School of Information Technology and Electrical Engineering
INFS3208 – Cloud Computing
Programming Assignment Task III (10 Marks)
Task Description:
In this assignment, you are asked to write a piece of Spark code to count occurrences of verbs in the collection of Shakespeare. The returned result should be the top 10 verbs that are most frequently used in Shakespeare’s collection. This assignment is to test your ability to use transformation and action operations in Spark RDD programming. You will be given the collection file (shakespeare.txt), a verb list (all_verbs.txt), a verb dictionary file (verb_dict.txt), and the programming environment (a docker-compose). You can choose either Scala or Python to program in the Jupyter Notebook. There are some technical requirements in your code submission as follows:
- You should use an appropriate method to load the files into RDDs. You are NOT allowed to make changes to the collection file (shakespeare.txt), verb list file (all_verbs.txt), and verb dictionary file (verb_dict.txt).
- To accurately count the verbs in the collection, you should use learned RDD operations to pre- process the text in the collection file:
- Remove empty lines;
- Remove punctuations that could attach to the verbs;
E.g., “work,” and “work” will be counted differently, if you DO NOT remove the
- punctuation mark.
c. Change the capitalization or case of text
E.g., “WORK”, “Work” and “work” will be counted as three different verbs, if you DO
NOT make all of them in lower-case.
- You should use learned RDD operations to find out used verbs in the collection (shakespeare.txt) by matching the verbs in the given verb list (all_verbs.txt).

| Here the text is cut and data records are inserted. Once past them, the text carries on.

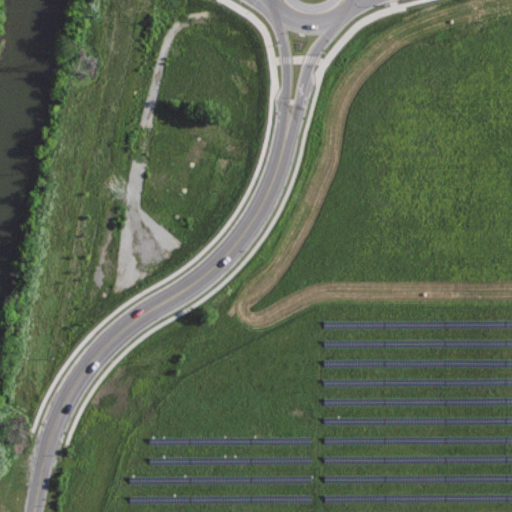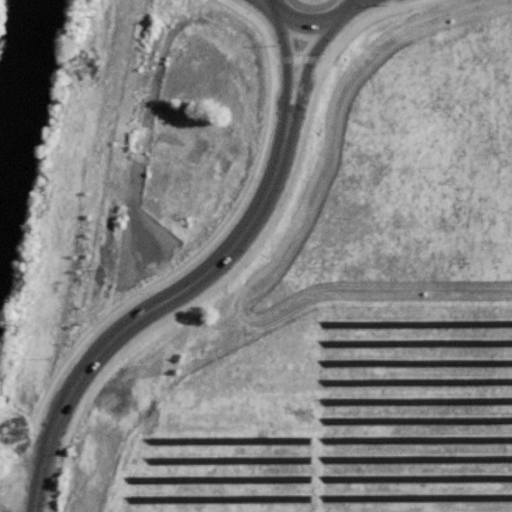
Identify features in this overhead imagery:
road: (393, 3)
road: (311, 14)
road: (295, 59)
power tower: (87, 66)
road: (288, 75)
road: (303, 77)
river: (25, 116)
road: (264, 231)
road: (213, 237)
road: (169, 293)
solar farm: (336, 419)
power tower: (17, 433)
road: (42, 472)
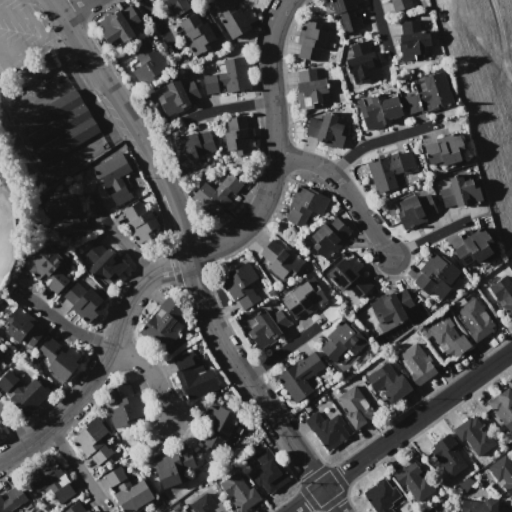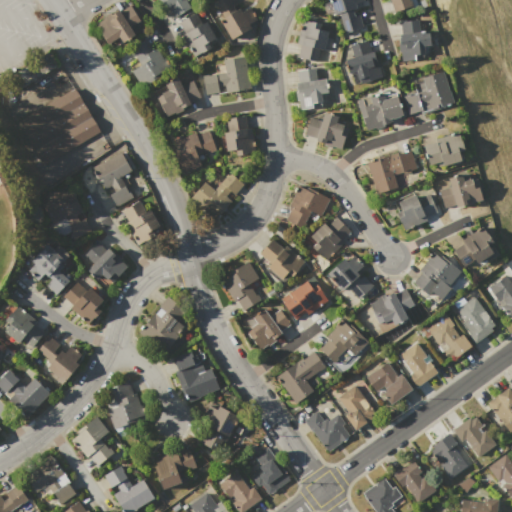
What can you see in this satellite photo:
building: (398, 4)
building: (398, 4)
building: (175, 5)
building: (174, 6)
road: (76, 9)
building: (345, 13)
building: (347, 13)
road: (27, 15)
building: (233, 16)
building: (233, 17)
road: (152, 18)
road: (379, 23)
building: (116, 25)
building: (119, 26)
road: (56, 27)
building: (196, 32)
building: (195, 33)
building: (311, 40)
building: (411, 40)
building: (411, 41)
building: (313, 42)
road: (22, 48)
building: (143, 60)
building: (146, 62)
building: (361, 62)
building: (361, 62)
building: (35, 69)
building: (29, 71)
building: (225, 76)
building: (227, 77)
building: (308, 88)
building: (309, 88)
building: (427, 93)
building: (425, 94)
building: (176, 95)
building: (176, 96)
road: (227, 107)
building: (378, 109)
building: (378, 111)
building: (57, 125)
building: (57, 125)
building: (325, 130)
building: (325, 130)
building: (237, 135)
building: (237, 135)
road: (378, 139)
building: (191, 148)
building: (192, 149)
building: (442, 149)
building: (442, 152)
building: (111, 168)
building: (389, 169)
building: (391, 172)
building: (112, 176)
building: (231, 182)
road: (344, 188)
building: (459, 191)
building: (458, 192)
building: (216, 193)
building: (119, 197)
building: (209, 199)
building: (303, 205)
building: (305, 205)
building: (61, 206)
building: (414, 209)
building: (414, 210)
building: (65, 212)
building: (138, 221)
building: (140, 221)
building: (76, 227)
building: (328, 236)
park: (6, 237)
road: (118, 237)
road: (428, 237)
building: (326, 238)
building: (472, 248)
building: (473, 250)
road: (196, 254)
road: (189, 258)
building: (279, 259)
building: (278, 261)
building: (47, 262)
building: (102, 262)
building: (100, 263)
building: (47, 269)
building: (511, 270)
building: (434, 275)
building: (349, 276)
building: (434, 276)
building: (349, 279)
building: (56, 283)
building: (240, 285)
building: (242, 286)
building: (502, 294)
building: (502, 294)
building: (302, 298)
building: (302, 299)
building: (81, 300)
building: (82, 302)
building: (390, 306)
building: (392, 310)
building: (472, 316)
building: (472, 319)
building: (163, 323)
road: (67, 324)
building: (165, 324)
building: (265, 325)
building: (20, 326)
building: (266, 326)
building: (22, 327)
building: (446, 337)
building: (446, 337)
building: (340, 341)
building: (46, 344)
building: (341, 345)
road: (282, 349)
building: (57, 358)
building: (63, 362)
building: (415, 363)
building: (415, 364)
road: (149, 372)
building: (194, 374)
building: (192, 375)
building: (298, 376)
building: (301, 378)
building: (6, 380)
building: (386, 382)
building: (387, 384)
building: (22, 390)
building: (29, 396)
road: (420, 401)
building: (122, 402)
building: (122, 404)
building: (354, 406)
building: (502, 407)
building: (354, 408)
building: (502, 409)
road: (427, 424)
road: (12, 425)
building: (216, 426)
building: (325, 427)
building: (217, 428)
building: (326, 429)
road: (400, 430)
building: (472, 434)
building: (472, 437)
building: (91, 441)
building: (94, 443)
building: (447, 456)
building: (447, 456)
road: (73, 460)
building: (171, 465)
building: (174, 467)
building: (265, 471)
building: (267, 471)
building: (44, 472)
building: (502, 472)
building: (502, 473)
building: (49, 479)
building: (412, 480)
building: (412, 482)
building: (126, 487)
building: (126, 490)
building: (238, 490)
road: (346, 490)
building: (238, 492)
building: (61, 493)
building: (15, 495)
building: (379, 495)
building: (383, 497)
building: (10, 498)
building: (202, 504)
building: (202, 505)
building: (475, 505)
building: (477, 505)
building: (3, 507)
building: (75, 507)
building: (76, 507)
building: (179, 511)
building: (418, 511)
building: (420, 511)
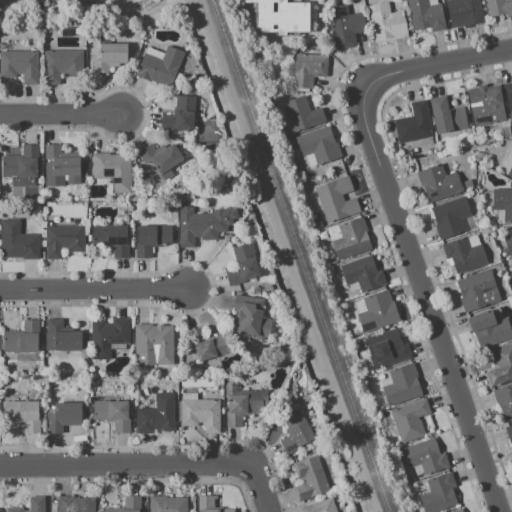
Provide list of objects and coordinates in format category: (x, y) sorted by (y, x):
road: (201, 3)
building: (497, 7)
building: (497, 8)
building: (461, 12)
building: (463, 13)
building: (422, 15)
building: (424, 15)
building: (279, 16)
building: (280, 17)
road: (84, 18)
building: (385, 23)
building: (386, 24)
building: (344, 27)
building: (345, 28)
building: (108, 58)
building: (108, 58)
road: (441, 63)
building: (19, 65)
building: (19, 65)
building: (61, 65)
building: (61, 65)
building: (158, 65)
building: (159, 66)
building: (307, 70)
building: (307, 70)
building: (509, 95)
building: (508, 100)
building: (485, 105)
building: (486, 105)
road: (60, 114)
building: (301, 114)
building: (302, 114)
building: (178, 115)
building: (179, 115)
building: (447, 116)
building: (447, 116)
building: (413, 124)
building: (413, 126)
building: (316, 147)
building: (318, 147)
building: (160, 158)
building: (160, 158)
building: (21, 166)
building: (60, 166)
building: (21, 167)
building: (60, 167)
building: (112, 170)
building: (112, 170)
building: (509, 172)
building: (510, 173)
building: (437, 183)
building: (438, 183)
building: (468, 184)
building: (335, 199)
building: (336, 200)
building: (502, 203)
building: (503, 204)
building: (449, 217)
building: (450, 218)
building: (201, 225)
building: (203, 225)
building: (348, 238)
building: (349, 238)
building: (111, 239)
building: (111, 239)
building: (150, 239)
building: (150, 239)
building: (62, 240)
building: (63, 240)
building: (16, 241)
building: (17, 241)
building: (509, 243)
building: (508, 245)
building: (463, 254)
building: (464, 254)
railway: (298, 256)
building: (241, 262)
building: (241, 265)
building: (361, 275)
building: (362, 275)
building: (260, 287)
building: (476, 291)
building: (477, 291)
road: (91, 292)
road: (424, 295)
building: (375, 311)
building: (376, 312)
building: (250, 317)
building: (248, 318)
building: (488, 329)
building: (489, 329)
building: (107, 336)
building: (60, 337)
building: (60, 337)
building: (107, 337)
building: (21, 338)
building: (21, 338)
building: (207, 344)
building: (152, 345)
building: (152, 345)
building: (207, 345)
building: (388, 347)
building: (385, 349)
building: (500, 365)
building: (501, 365)
building: (401, 385)
building: (402, 385)
building: (504, 401)
building: (504, 401)
building: (242, 404)
building: (242, 404)
building: (22, 414)
building: (111, 414)
building: (112, 414)
building: (200, 414)
building: (200, 414)
building: (22, 415)
building: (155, 415)
building: (156, 415)
building: (61, 416)
building: (61, 416)
building: (408, 420)
building: (409, 420)
building: (295, 431)
building: (295, 432)
building: (509, 433)
building: (509, 433)
building: (424, 457)
building: (426, 457)
road: (125, 468)
building: (309, 478)
building: (309, 479)
road: (258, 490)
building: (438, 493)
building: (439, 494)
building: (74, 504)
building: (166, 504)
building: (167, 504)
building: (31, 505)
building: (31, 505)
building: (73, 505)
building: (126, 505)
building: (127, 505)
building: (207, 505)
building: (209, 505)
building: (323, 506)
building: (320, 507)
building: (458, 510)
building: (458, 511)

- A verb can have different forms: present tense, past tense, and future tense
a. E.g., regular verb: “work” - works”, “worked”, and “working”.

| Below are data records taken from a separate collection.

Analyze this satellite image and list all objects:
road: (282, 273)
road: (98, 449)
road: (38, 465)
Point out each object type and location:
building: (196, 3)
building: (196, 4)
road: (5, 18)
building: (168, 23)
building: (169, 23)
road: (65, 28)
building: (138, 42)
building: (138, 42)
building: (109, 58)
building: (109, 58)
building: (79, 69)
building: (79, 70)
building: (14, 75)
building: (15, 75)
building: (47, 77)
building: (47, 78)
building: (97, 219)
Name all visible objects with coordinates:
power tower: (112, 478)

b. E.g., irregular verb: “begin” - “begins”, “began”, and “begun”.
c. E.g., linking verb “be” and its various forms, including “is”, “am”, “are”, “was”, “were”, “being” and “been”.

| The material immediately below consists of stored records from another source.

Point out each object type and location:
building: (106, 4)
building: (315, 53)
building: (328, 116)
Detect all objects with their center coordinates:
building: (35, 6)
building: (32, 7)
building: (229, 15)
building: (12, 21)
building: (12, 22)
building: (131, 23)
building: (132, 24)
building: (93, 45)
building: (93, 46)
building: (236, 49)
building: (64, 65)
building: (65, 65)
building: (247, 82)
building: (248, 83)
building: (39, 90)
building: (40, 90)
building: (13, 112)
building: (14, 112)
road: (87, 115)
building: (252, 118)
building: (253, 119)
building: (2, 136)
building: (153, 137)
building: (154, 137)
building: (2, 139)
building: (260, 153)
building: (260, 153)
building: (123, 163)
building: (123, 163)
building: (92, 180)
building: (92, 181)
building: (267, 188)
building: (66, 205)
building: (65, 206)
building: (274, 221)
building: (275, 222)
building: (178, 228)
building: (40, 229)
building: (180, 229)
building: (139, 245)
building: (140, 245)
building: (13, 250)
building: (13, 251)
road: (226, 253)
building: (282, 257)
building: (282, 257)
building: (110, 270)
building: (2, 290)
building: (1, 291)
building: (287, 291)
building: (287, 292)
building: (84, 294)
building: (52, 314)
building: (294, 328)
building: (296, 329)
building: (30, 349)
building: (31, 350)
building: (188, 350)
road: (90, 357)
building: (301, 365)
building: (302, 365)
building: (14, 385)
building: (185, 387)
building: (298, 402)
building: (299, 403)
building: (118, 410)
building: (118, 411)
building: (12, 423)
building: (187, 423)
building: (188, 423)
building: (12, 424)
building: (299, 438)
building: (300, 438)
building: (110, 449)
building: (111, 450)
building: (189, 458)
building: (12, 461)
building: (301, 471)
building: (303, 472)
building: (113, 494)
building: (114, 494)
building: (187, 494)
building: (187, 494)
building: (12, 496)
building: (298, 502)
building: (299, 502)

You should use the learned RDD operations to calculate the occurrences of all the verbs (listed in the given verb dictionary file) and merge the verbs that have different tenses by using the learned RDD operations to look up the verb dictionary file (verb_dict.txt).
d. E.g., (work, 100), (works,50), (working,150)→(work, 300).
5. In the final result, you should return the top 10 verbs (in the base form, e.g., work) that are most frequently used in the collection of Shakespeare.
Preparation:
In this individual coding assignment, you will apply your knowledge of Spark and Spark RDD Programming (in Lectures 8 & 9). Firstly, you should read Task Description to understand what the task is and what the technical requirements include. Secondly, you should review all the transformation and action operations in Lectures 8 & 9. In the Appendix, there are some transformation and action
RDD programming activity in Prac 7 (Week 8). Lastly, you need to write the code (Scala or Python) in the Jupyter Notebook. All technical requirements need to be fully met to achieve full marks.
You can either practise on the GCP’s VM or your local machine with Oracle Virtualbox if you are unable to access GCP. Please read the Example of writing Spark code below to have more details.
Assignment Submission:
▪ You need to compress the Jupyter Notebook file.
▪ The name of the compressed file should be named “FirstName LastName StudentNo.zip”.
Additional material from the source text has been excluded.